- **Request**: Count the lines in the records that contain the string "bottom", and reply with that number only.

**** Material provided

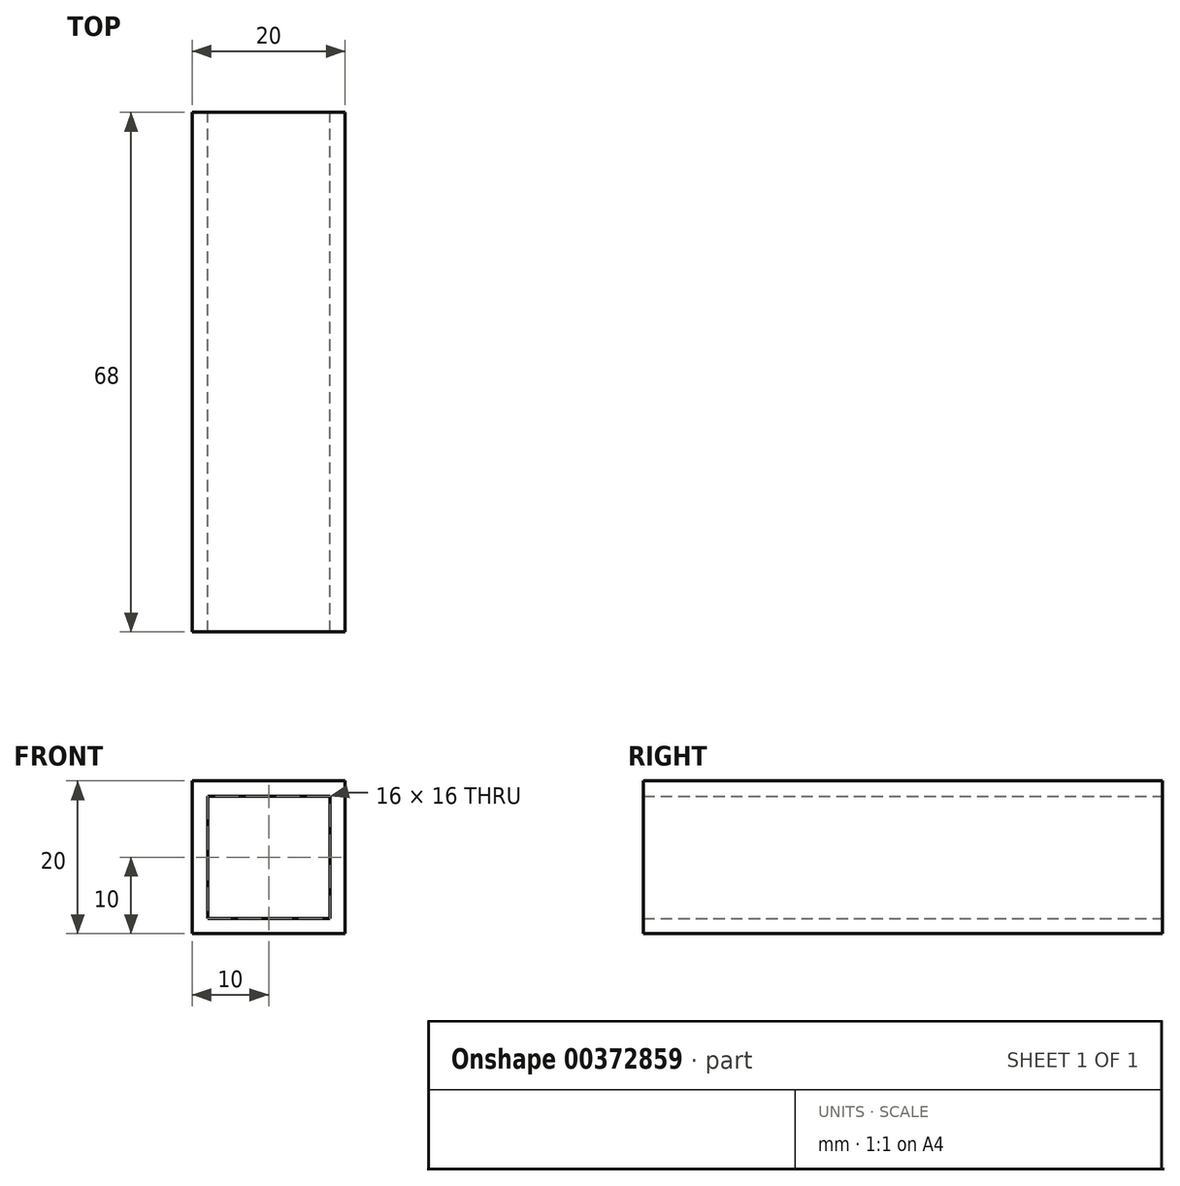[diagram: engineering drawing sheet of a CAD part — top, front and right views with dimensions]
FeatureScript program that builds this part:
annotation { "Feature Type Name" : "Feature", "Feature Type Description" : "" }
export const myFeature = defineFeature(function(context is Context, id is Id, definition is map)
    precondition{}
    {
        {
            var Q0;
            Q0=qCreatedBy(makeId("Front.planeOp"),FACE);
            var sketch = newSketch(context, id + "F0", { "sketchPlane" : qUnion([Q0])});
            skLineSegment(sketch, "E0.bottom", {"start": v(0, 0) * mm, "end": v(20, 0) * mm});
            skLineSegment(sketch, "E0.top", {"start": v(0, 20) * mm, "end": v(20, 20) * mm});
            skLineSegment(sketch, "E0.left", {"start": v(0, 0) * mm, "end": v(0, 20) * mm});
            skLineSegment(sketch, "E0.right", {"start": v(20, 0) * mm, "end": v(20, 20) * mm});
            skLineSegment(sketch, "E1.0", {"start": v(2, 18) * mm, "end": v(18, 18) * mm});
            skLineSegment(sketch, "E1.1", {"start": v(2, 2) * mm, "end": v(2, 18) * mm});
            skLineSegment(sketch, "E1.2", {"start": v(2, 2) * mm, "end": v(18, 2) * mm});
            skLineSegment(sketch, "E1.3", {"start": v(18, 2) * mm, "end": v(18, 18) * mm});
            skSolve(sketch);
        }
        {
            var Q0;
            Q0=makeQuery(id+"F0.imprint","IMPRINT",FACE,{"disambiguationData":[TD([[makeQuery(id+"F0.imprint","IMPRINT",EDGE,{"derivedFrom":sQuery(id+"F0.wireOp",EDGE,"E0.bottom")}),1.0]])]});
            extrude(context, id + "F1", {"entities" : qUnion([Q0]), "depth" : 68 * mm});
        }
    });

********
**** Material provided

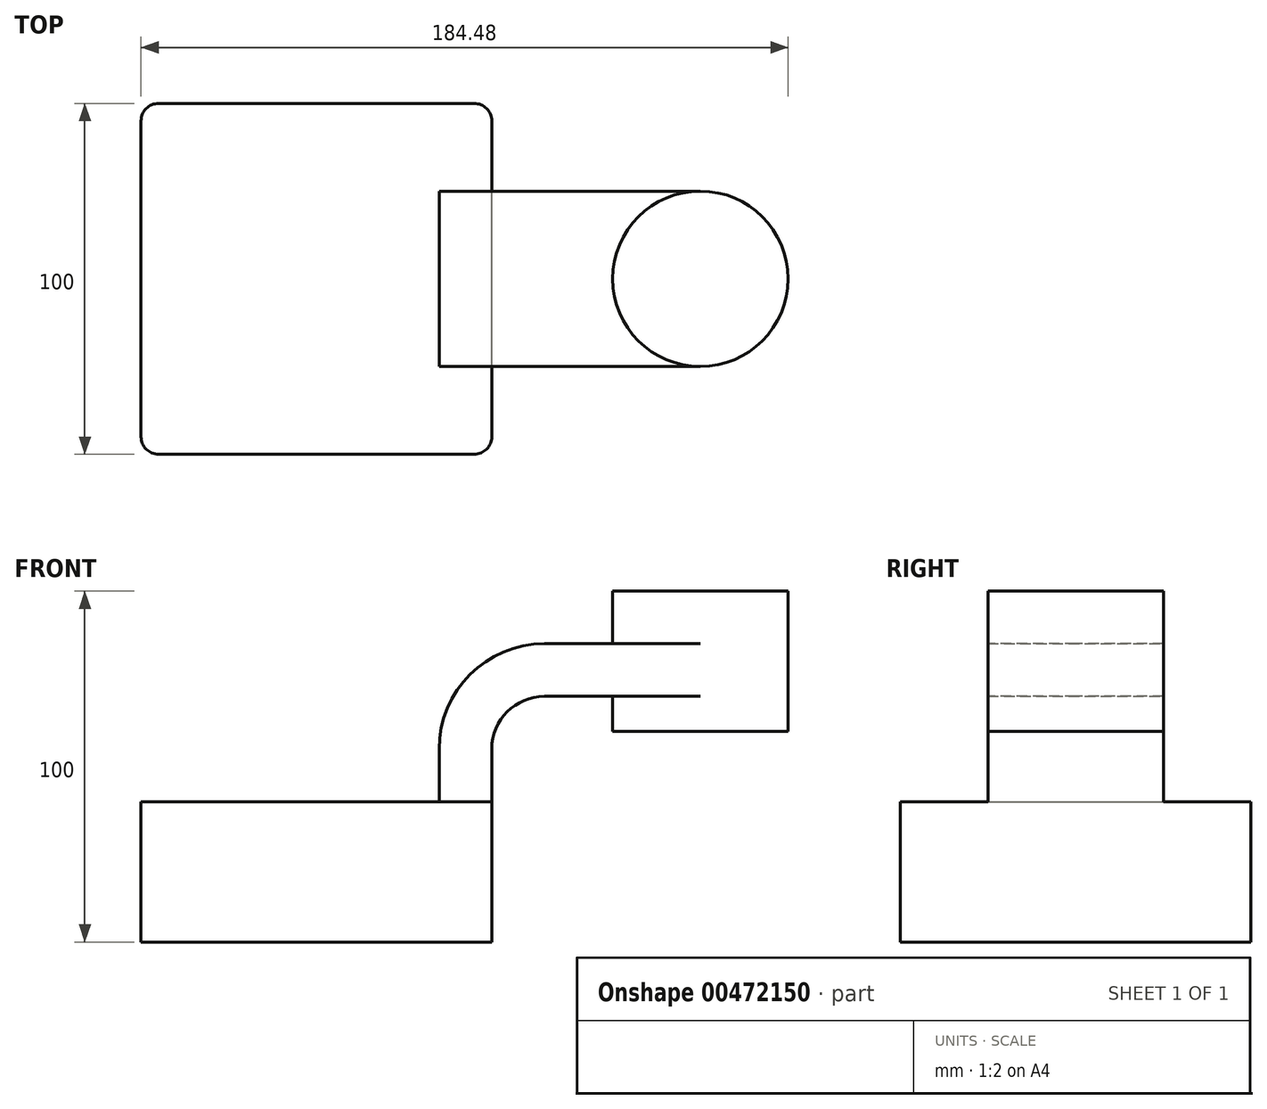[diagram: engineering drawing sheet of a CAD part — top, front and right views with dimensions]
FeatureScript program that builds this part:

********

- **Written solution**: 2